Bem sei que, de acordo com alguns constitucionalistas, o chefe de Estado está limitado nas suas competências. Isso é uma coisa, que apenas tem implicações a jusante da crise. A montante, é a capacidade política do presidente da República que interessa. E, aqui, Cavaco tem pecado pela escassez.
O mais fácil será dizer que, a pouco tempo de eleições presidenciais, o chefe de Estado, provável recandidato, tenta passar por entre a chuva sem se molhar em demasia. Isto é, sem comprometer a sua ligação à Esquerda e à Direita (mais a esta do que àquela, claro está). Julgo essa análise, meramente tacticista, injusta para Cavaco Silva. Não creio que, numa altura particularmente grave como esta, seja essa a sua linha de rumo.
De modo que sobra a inabilidade política. Cavaco Silva insiste, uma e outra vez, na tese de que o seu trabalho de bastidores é profícuo - e, no entanto, chegamos a um ponto que o líder do principal partido da Oposição recusa reunir com o primeiro-ministro sem ter testemunhas ao seu lado.
Cavaco Silva disse ontem, a propósito da presença em Portugal do secretário-geral da OCDE, que existem cinco partidos com os quais o Governo pode negociar o Orçamento do Estado, numa declaração que soa a tragédia, por se tratar da assunção, mais ou menos evidente, de que o chefe de Estado vê como parcas as possibilidades de um acordo PS-PSD. Donde, a pergunta: o presidente da República acha mesmo que um acordo PS-PCP-BE resolve os nossos problemas? Ou que um acordo com o CDS de Paulo Portas dá estabilidade a algum Governo?

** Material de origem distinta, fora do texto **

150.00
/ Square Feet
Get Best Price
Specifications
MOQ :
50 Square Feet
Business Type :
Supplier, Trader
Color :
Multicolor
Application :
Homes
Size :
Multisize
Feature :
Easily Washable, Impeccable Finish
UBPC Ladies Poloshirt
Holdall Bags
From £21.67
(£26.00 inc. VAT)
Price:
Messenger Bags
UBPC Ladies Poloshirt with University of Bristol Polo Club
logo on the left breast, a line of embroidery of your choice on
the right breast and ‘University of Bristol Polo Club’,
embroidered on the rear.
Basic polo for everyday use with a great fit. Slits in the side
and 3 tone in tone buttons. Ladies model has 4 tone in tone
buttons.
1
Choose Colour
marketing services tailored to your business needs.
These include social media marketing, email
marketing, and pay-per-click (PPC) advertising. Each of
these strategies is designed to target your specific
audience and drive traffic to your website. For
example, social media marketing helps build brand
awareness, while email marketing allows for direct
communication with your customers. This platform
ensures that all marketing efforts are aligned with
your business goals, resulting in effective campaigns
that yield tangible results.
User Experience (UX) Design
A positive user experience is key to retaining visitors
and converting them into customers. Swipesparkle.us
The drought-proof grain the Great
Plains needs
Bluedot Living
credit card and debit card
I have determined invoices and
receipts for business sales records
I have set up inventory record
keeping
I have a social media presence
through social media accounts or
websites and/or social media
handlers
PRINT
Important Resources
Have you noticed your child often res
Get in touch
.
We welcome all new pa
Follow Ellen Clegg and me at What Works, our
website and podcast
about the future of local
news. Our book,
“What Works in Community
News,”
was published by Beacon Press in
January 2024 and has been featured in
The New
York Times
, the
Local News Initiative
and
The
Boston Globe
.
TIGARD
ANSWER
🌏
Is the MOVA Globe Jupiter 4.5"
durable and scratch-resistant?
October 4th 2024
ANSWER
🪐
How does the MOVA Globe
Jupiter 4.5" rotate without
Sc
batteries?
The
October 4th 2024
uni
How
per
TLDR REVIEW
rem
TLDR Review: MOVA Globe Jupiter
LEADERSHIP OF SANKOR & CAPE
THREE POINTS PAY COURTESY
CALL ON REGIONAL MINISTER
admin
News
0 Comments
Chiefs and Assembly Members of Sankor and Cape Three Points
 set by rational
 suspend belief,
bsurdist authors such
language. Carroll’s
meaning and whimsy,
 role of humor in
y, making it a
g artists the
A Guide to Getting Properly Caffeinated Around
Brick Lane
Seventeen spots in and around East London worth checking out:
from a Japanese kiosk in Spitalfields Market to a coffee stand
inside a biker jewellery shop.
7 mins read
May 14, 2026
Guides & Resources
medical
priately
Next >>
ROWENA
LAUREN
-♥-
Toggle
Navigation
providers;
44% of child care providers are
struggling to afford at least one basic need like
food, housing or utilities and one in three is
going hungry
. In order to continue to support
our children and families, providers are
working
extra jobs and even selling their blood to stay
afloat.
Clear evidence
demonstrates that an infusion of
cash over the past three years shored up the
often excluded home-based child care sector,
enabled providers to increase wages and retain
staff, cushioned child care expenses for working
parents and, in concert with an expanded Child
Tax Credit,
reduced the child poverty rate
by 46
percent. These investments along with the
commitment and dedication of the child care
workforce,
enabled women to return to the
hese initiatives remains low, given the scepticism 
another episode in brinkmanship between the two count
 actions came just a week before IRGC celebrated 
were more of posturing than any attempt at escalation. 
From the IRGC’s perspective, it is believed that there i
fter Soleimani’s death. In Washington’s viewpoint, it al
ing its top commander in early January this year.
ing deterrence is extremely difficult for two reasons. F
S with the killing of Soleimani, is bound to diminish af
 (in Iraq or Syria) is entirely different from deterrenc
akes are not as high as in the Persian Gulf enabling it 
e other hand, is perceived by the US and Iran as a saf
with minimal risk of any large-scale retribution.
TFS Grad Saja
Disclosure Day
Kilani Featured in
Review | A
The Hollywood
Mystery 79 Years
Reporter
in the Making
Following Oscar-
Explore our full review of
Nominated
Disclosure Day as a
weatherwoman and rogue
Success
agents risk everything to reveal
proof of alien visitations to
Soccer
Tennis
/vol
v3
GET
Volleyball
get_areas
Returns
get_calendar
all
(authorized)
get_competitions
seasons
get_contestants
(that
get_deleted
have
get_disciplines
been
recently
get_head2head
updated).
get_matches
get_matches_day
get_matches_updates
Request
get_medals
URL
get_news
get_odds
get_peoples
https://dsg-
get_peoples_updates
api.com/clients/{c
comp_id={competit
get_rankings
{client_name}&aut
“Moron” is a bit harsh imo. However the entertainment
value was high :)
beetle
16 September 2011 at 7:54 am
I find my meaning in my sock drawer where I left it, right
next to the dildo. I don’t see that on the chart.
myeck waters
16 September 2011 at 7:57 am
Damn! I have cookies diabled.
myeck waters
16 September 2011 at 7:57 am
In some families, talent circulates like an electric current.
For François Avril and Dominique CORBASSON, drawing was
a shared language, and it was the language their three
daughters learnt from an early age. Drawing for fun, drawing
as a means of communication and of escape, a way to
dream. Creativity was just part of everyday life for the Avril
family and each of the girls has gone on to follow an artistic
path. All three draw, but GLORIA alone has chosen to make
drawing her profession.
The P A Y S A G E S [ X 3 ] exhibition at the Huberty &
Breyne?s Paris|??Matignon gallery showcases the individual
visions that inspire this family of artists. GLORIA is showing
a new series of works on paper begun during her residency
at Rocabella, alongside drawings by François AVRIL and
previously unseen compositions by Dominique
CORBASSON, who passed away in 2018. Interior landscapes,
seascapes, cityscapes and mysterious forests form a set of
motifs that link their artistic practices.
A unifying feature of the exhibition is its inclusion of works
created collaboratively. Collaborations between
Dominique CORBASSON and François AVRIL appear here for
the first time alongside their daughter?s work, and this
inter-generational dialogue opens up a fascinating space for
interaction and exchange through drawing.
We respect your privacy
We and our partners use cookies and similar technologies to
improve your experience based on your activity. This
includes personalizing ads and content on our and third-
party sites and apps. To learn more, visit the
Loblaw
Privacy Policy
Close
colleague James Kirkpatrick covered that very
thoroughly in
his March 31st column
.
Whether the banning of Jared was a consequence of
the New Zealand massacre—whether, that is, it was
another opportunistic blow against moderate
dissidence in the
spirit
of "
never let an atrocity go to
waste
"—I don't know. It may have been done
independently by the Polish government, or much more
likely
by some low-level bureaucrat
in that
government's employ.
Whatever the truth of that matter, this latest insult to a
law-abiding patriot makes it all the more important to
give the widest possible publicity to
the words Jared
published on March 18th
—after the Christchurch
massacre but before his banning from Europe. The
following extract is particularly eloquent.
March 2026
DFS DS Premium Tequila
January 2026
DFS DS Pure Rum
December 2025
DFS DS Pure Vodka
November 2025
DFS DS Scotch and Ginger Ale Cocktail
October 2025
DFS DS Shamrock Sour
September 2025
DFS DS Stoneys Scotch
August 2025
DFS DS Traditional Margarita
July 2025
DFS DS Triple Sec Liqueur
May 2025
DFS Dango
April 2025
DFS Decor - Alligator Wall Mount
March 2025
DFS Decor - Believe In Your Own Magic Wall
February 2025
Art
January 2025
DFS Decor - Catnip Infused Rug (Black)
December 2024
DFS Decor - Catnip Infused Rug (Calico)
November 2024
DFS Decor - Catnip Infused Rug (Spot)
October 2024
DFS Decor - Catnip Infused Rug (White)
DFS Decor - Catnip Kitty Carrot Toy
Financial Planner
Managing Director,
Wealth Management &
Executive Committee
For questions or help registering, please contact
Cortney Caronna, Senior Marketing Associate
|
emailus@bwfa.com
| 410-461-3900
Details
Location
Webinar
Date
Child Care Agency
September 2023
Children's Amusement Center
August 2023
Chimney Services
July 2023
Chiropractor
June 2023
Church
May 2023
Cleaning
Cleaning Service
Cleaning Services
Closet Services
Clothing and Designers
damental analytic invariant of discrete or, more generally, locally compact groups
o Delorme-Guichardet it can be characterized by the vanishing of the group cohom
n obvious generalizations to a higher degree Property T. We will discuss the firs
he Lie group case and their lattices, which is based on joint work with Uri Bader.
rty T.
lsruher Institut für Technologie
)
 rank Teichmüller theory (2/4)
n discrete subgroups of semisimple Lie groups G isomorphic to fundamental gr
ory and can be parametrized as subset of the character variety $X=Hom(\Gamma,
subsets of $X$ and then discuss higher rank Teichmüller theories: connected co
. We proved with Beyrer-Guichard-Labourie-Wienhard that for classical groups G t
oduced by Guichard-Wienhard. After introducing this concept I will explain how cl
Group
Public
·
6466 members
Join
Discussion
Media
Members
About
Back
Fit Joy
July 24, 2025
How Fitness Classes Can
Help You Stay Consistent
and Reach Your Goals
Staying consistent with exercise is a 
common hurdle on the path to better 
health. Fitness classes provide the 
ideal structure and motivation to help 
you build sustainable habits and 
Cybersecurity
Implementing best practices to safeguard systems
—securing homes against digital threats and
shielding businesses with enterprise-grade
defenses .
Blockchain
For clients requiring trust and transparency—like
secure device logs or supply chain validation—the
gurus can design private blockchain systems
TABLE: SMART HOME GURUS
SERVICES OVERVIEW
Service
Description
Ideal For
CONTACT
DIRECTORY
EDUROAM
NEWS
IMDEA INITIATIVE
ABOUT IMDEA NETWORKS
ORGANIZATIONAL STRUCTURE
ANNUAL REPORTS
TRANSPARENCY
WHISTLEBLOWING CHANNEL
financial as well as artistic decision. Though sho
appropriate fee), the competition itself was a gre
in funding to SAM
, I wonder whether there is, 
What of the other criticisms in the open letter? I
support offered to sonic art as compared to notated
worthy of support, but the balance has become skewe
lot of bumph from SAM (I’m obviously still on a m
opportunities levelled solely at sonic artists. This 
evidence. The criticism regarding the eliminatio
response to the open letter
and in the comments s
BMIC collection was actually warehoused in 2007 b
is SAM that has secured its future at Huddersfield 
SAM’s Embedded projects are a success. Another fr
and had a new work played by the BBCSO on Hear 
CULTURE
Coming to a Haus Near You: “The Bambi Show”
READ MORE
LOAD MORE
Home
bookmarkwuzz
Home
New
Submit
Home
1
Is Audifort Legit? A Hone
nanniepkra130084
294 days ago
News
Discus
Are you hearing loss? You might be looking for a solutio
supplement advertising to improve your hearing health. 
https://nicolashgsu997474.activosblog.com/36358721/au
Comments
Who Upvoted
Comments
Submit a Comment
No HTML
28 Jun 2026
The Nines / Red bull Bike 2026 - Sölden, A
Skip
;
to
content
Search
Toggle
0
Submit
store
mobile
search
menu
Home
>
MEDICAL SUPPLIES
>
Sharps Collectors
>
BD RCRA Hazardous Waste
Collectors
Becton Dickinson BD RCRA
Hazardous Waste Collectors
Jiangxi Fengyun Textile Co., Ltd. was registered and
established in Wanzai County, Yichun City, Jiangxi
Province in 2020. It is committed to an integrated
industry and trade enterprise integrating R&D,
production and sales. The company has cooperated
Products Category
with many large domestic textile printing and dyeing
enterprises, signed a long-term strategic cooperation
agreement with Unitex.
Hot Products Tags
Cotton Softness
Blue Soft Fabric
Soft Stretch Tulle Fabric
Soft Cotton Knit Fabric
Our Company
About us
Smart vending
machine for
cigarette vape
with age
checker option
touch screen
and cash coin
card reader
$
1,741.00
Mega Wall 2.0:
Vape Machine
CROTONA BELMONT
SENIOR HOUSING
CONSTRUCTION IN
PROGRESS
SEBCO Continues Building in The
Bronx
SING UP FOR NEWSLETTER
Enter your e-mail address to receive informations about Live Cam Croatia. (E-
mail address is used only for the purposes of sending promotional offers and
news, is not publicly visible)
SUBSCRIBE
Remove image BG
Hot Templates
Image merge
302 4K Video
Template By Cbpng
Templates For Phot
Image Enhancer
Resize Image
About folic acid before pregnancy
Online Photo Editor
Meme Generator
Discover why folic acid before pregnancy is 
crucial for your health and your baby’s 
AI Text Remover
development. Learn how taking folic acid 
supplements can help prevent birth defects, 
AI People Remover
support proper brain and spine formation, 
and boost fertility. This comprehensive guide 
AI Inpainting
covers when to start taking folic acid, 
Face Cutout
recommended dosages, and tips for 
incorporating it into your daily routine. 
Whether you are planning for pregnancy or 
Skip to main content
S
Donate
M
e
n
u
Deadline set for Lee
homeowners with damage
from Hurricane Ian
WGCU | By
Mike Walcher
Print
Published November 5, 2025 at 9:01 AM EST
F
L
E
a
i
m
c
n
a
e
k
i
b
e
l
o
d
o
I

Por fim, o chefe de Estado soltou ontem a seguinte frase: "O meu empenho neste momento é contribuir de forma mais explícita que noutras ocasiões - não tenho estado parado, só que há coisas que se fazem de forma discreta - para que Portugal não caia numa crise política ".
Cavaco não esteve "parado". Deu no que deu. Agora vai intervir "de forma mais explícita". Vamos ver no que dará. Temo que não dê em muito. O chefe de Estado deveria ter intervindo de forma "explícita" e continuada bem mais cedo. O país agradeceria.